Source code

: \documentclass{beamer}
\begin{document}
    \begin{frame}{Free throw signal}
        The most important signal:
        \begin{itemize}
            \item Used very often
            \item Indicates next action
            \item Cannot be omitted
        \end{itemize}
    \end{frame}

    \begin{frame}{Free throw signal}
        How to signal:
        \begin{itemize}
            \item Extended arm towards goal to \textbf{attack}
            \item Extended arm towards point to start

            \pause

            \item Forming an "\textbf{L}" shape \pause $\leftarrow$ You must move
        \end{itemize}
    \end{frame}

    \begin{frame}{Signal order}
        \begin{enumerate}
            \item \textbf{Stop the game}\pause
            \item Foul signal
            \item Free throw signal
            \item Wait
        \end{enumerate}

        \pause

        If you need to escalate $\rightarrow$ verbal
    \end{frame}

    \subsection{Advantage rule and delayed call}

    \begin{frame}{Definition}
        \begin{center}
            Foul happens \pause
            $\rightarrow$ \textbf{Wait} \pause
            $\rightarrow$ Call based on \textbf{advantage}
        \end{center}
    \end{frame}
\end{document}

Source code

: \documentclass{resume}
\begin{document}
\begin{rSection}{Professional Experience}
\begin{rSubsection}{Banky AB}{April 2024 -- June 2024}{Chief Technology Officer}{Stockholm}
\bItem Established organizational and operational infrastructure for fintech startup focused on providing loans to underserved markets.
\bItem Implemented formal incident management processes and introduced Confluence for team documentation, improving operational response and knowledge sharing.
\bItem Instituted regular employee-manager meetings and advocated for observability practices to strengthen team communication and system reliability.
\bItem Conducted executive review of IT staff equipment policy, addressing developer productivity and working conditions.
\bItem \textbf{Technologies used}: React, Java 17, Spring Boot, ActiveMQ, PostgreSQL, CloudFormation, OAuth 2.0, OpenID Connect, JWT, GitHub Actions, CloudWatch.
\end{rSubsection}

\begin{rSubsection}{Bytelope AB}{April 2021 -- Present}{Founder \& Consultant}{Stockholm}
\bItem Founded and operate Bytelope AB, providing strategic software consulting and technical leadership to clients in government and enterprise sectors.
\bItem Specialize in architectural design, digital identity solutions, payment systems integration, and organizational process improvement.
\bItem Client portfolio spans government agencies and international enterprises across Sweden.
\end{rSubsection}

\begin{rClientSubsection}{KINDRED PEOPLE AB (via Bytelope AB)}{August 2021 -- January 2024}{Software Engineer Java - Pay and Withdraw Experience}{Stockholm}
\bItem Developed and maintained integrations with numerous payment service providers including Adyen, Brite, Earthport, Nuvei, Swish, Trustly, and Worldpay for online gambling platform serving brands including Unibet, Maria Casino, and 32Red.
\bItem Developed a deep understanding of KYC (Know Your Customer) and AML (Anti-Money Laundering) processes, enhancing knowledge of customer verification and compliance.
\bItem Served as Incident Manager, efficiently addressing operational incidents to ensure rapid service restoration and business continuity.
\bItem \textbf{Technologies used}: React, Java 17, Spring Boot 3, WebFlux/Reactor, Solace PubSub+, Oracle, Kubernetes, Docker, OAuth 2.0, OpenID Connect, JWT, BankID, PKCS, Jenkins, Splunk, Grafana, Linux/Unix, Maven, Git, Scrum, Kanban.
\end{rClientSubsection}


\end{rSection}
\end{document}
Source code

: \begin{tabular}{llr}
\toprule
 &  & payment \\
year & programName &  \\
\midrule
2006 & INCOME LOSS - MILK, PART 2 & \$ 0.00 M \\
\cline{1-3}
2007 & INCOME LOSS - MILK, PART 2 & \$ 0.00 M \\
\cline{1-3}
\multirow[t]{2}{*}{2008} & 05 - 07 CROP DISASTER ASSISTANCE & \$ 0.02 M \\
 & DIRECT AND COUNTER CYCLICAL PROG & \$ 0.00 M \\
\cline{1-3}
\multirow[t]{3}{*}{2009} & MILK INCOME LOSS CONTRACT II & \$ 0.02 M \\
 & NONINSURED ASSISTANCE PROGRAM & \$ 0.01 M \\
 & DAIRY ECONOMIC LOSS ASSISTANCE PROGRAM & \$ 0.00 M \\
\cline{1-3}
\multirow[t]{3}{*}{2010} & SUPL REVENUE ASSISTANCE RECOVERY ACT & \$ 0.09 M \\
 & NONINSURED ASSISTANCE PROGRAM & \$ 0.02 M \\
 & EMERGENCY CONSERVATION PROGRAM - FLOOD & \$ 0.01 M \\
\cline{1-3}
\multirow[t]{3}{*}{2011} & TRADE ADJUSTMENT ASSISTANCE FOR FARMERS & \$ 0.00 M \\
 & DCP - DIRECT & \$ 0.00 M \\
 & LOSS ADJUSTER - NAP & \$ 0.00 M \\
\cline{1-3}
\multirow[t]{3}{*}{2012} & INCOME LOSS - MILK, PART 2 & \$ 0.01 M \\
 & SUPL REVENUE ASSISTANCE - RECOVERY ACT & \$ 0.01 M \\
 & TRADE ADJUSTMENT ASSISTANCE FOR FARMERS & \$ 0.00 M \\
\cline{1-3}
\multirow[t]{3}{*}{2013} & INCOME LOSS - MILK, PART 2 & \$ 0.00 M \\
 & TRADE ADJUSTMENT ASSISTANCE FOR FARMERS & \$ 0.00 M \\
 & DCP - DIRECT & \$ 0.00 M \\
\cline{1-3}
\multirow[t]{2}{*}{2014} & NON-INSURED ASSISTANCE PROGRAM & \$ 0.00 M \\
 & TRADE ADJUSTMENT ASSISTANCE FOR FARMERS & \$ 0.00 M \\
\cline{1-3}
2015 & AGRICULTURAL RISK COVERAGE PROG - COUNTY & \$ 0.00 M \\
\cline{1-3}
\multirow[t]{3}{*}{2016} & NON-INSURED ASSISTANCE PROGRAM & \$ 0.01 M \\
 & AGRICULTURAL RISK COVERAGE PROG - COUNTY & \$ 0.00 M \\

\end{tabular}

--------------------------------------------------

Request
Lines of the material that contain the word "Boot" are to be gathered.

Problem solution
\bItem \textbf{Technologies used}: React, Java 17, Spring Boot, ActiveMQ, PostgreSQL, CloudFormation, OAuth 2.0, OpenID Connect, JWT, GitHub Actions, CloudWatch.
\bItem \textbf{Technologies used}: React, Java 17, Spring Boot 3, WebFlux/Reactor, Solace PubSub+, Oracle, Kubernetes, Docker, OAuth 2.0, OpenID Connect, JWT, BankID, PKCS, Jenkins, Splunk, Grafana, Linux/Unix, Maven, Git, Scrum, Kanban.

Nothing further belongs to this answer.